The biggest trick is just some of the nuances of how systemd will expand the variables [1], ensuring that i'm outputting five distinct variables and not one variable which contains '192.168.1.10 HTTP_PROXY="192.168.1.10" https_proxy="192.168.1.10" HTTTPS_PROXY="192.168.1.10" no_proxy=matchbox.sfo.rvu.io"'. Note: This uses the Go templating functionality available within Matchbox to populate .proxy_endpoint.

knweiss commented 6 years ago

@brianredbeard I’m on vacation and can’t lookup the details right now. As far as I remember I did hardcode the proxy settings in this file and did not use variables. I come back to this issue in the last week of January.

knweiss commented 6 years ago

@brianredbeard One more comment: With the workarounds mentioned above two CoreOS updates finally went through fine. However, issue #223 (Tectonic update) remained an open issue (and blocker for our test deployment) I could not work around before I went on vacation. I would appreciate if you could take a look at my detailed comment in this issue, too.

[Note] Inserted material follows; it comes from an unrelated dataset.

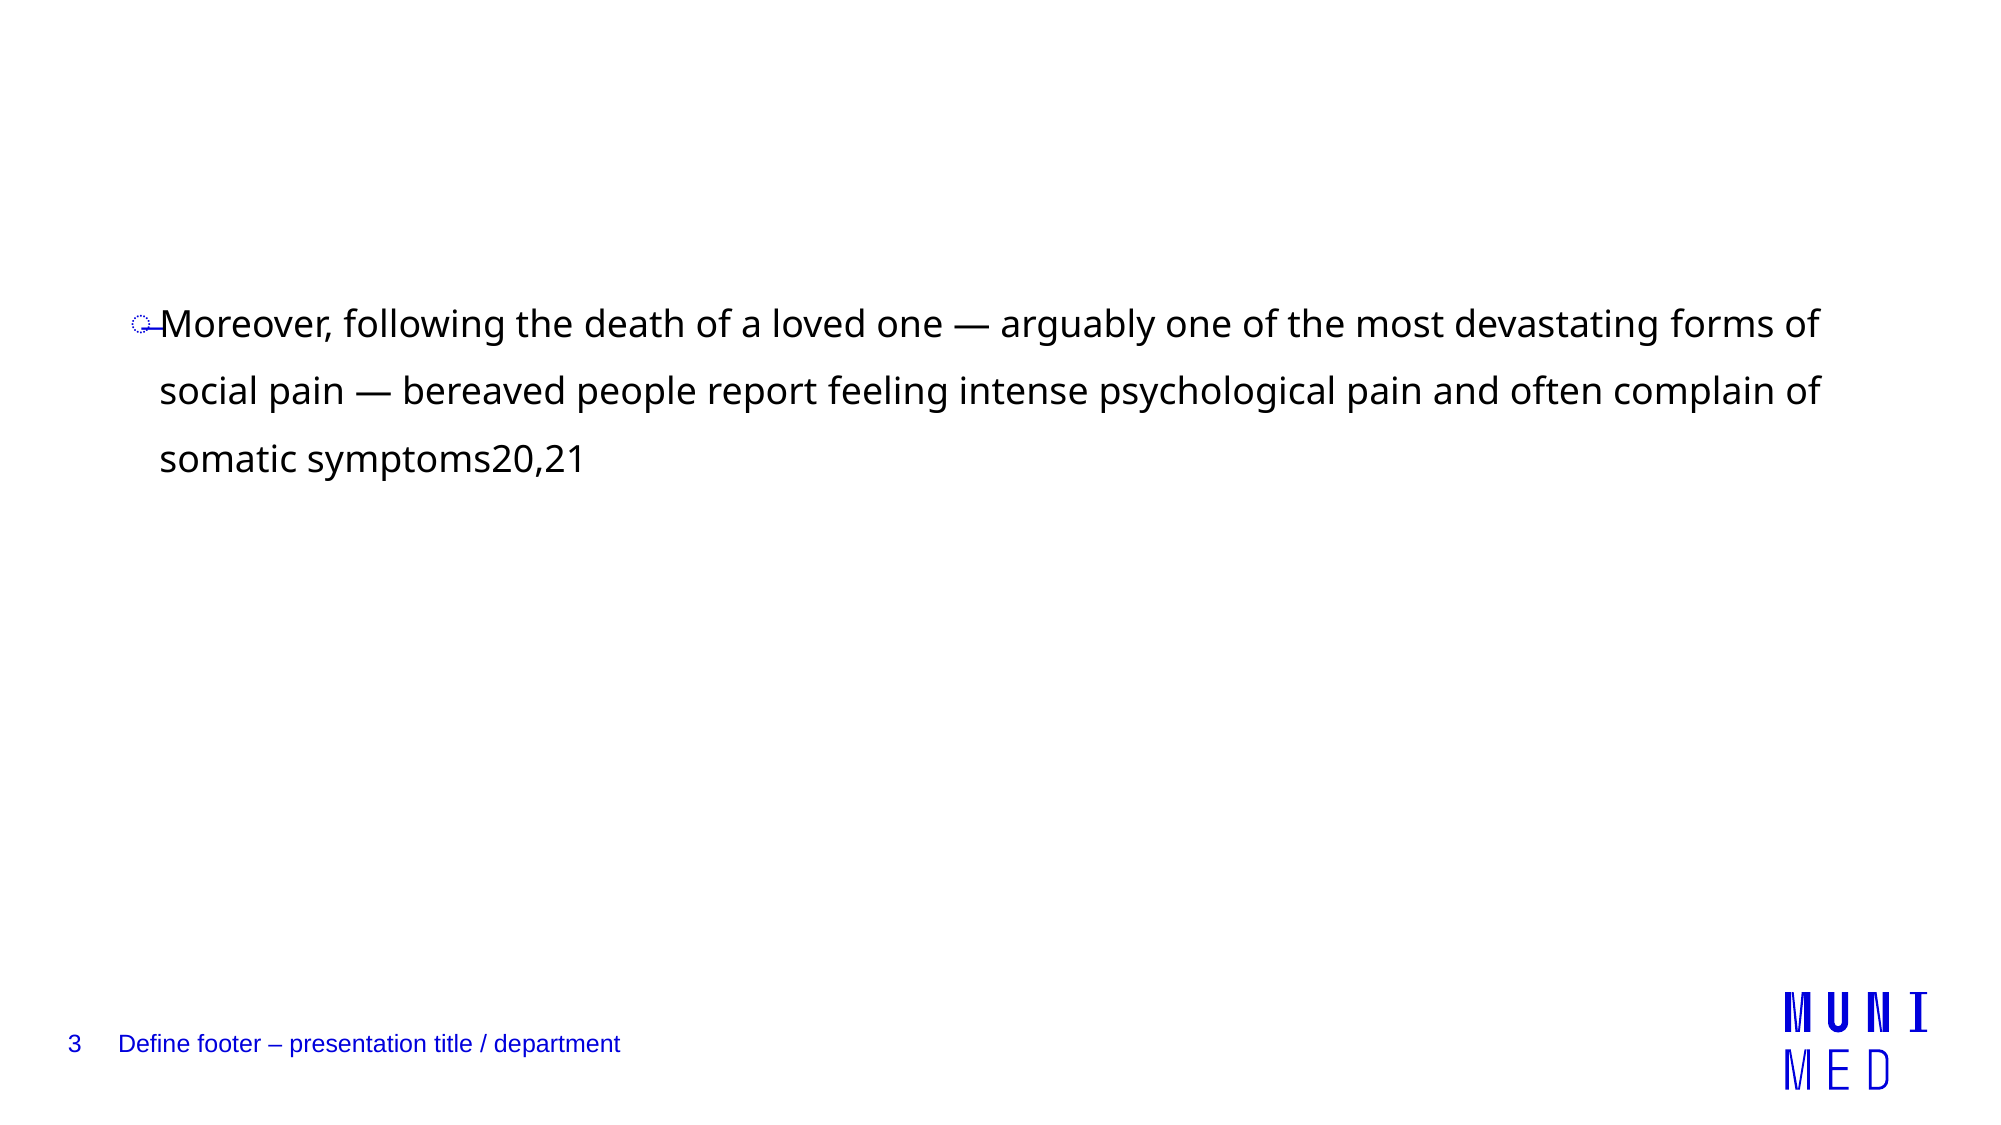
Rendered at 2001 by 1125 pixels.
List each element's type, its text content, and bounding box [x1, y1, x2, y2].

list Moreover, following the death of a loved one — arguably one of the most devastating forms of social pain — bereaved people report feeling intense psychological pain and often complain of somatic symptoms20,21 [118, 277, 1883, 957]
slide_number 3 [67, 1021, 110, 1063]
footer Define footer – presentation title / department [118, 1021, 1418, 1063]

esselfour commented 6 years ago

@knweiss

Also stuck with the issue #223 when trying to update behind a proxy - did you manage to find a workaround? Thanks.

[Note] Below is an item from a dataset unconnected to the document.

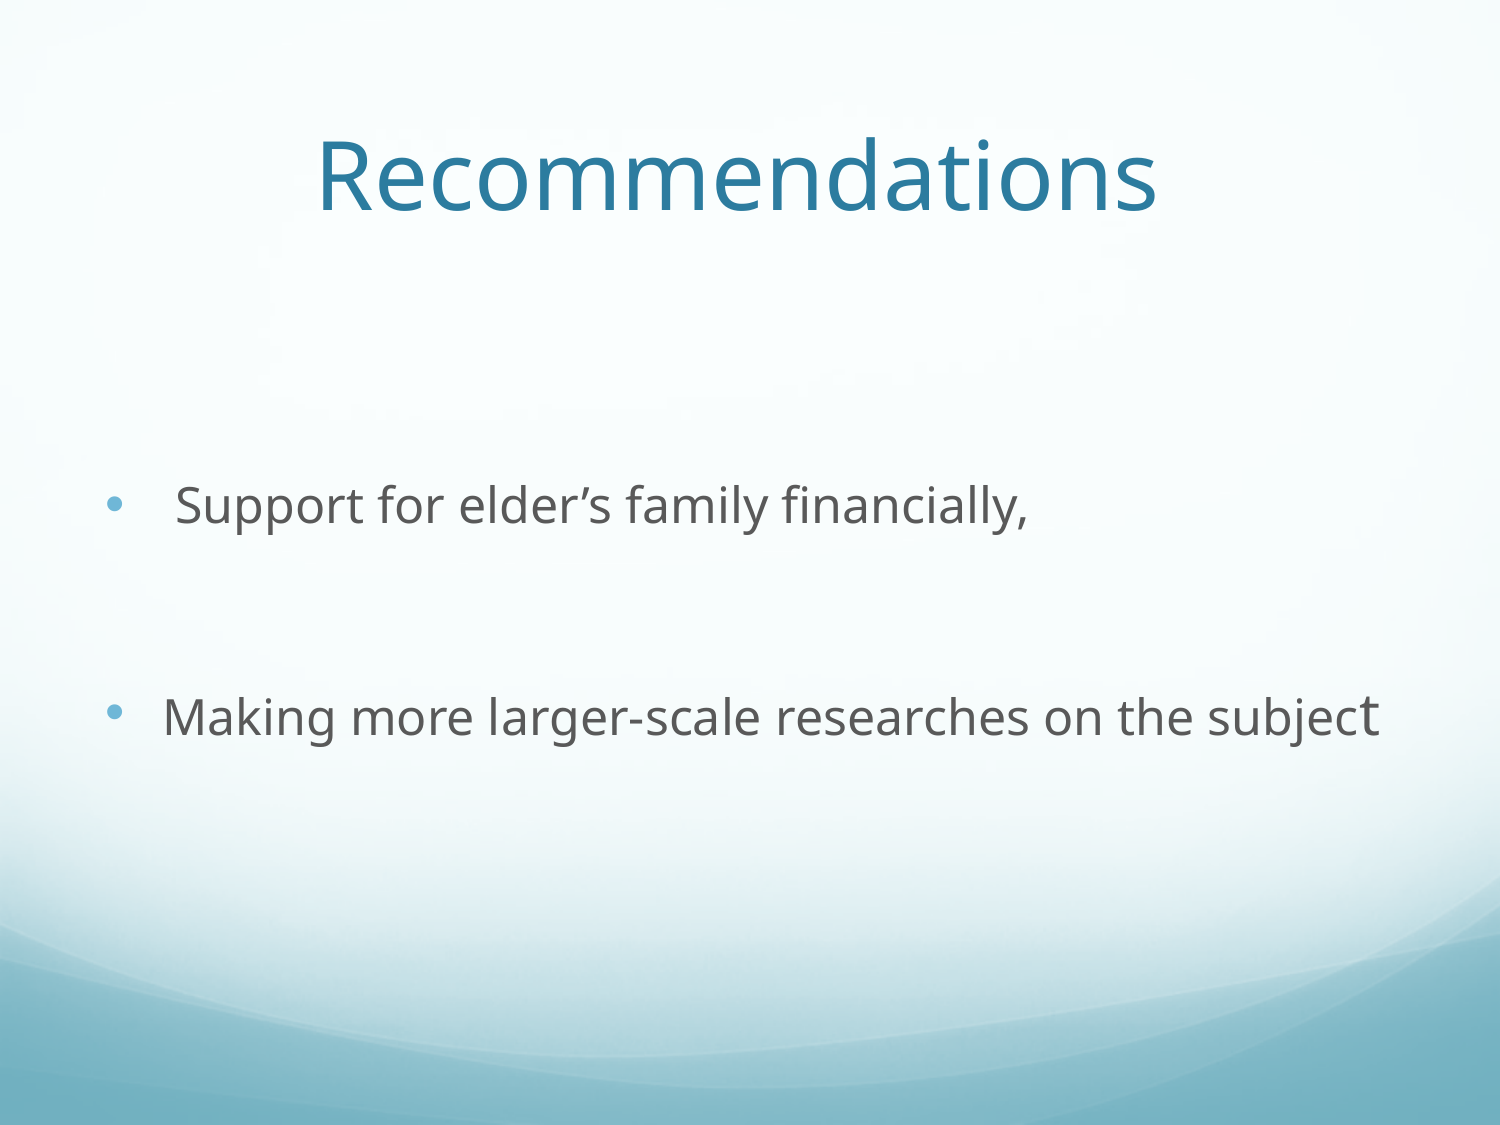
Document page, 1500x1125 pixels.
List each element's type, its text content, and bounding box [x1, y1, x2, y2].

list Support for elder’s family financially, Making more larger-scale researches on the subject [90, 262, 1410, 975]
title Recommendations [90, 17, 1410, 237]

knweiss commented 6 years ago

@esselfour No. However, I've had a long break from this project and just resumed my testing. @brianredbeard Sorry for the long delay. My /etc/systemd/system.conf.d/10-default-env.conf looks different as I used one DefaultEnvironment= line per variable:

[Manager]
DefaultEnvironment=http_proxy=http://192.168.144.2:8118
DefaultEnvironment=HTTP_PROXY=http://192.168.144.2:8118
DefaultEnvironment=https_proxy=http://192.168.144.2:8118
DefaultEnvironment=HTTPS_PROXY=http://192.168.144.2:8118
DefaultEnvironment=no_proxy=127.0.0.1,.localdomain,192.168.167.211,192.168.167.212,192.168.167.213,192.168.167.214,192.168.167.215,192.168.167.216,192.168.167.217,192.168.167.218,192.168.167.211,192.168.167.212,192.168.167.213,192.168.167.214,192.168.167.215,192.168.167.216,192.168.167.217,192.168.167.218,192.168.120.1,192.168.50.253
DefaultEnvironment=NO_PROXY=127.0.0.1,.localdomain,192.168.167.211,192.168.167.212,192.168.167.213,192.168.167.214,192.168.167.215,192.168.167.216,192.168.167.217,192.168.167.218,192.168.167.211,192.168.167.212,192.168.167.213,192.168.167.214,192.168.167.215,192.168.167.216,192.168.167.217,192.168.167.218,192.168.120.1,192.168.50.253
knweiss commented 6 years ago

@brianredbeard Setting the environment variables in a single line doesn't make a difference for #223. This is still a show stopper for me. I.e. Container Linux updates work fine using the web proxy (I'm now on 1632.2.1) but Tectonic updates fail as explained in #223.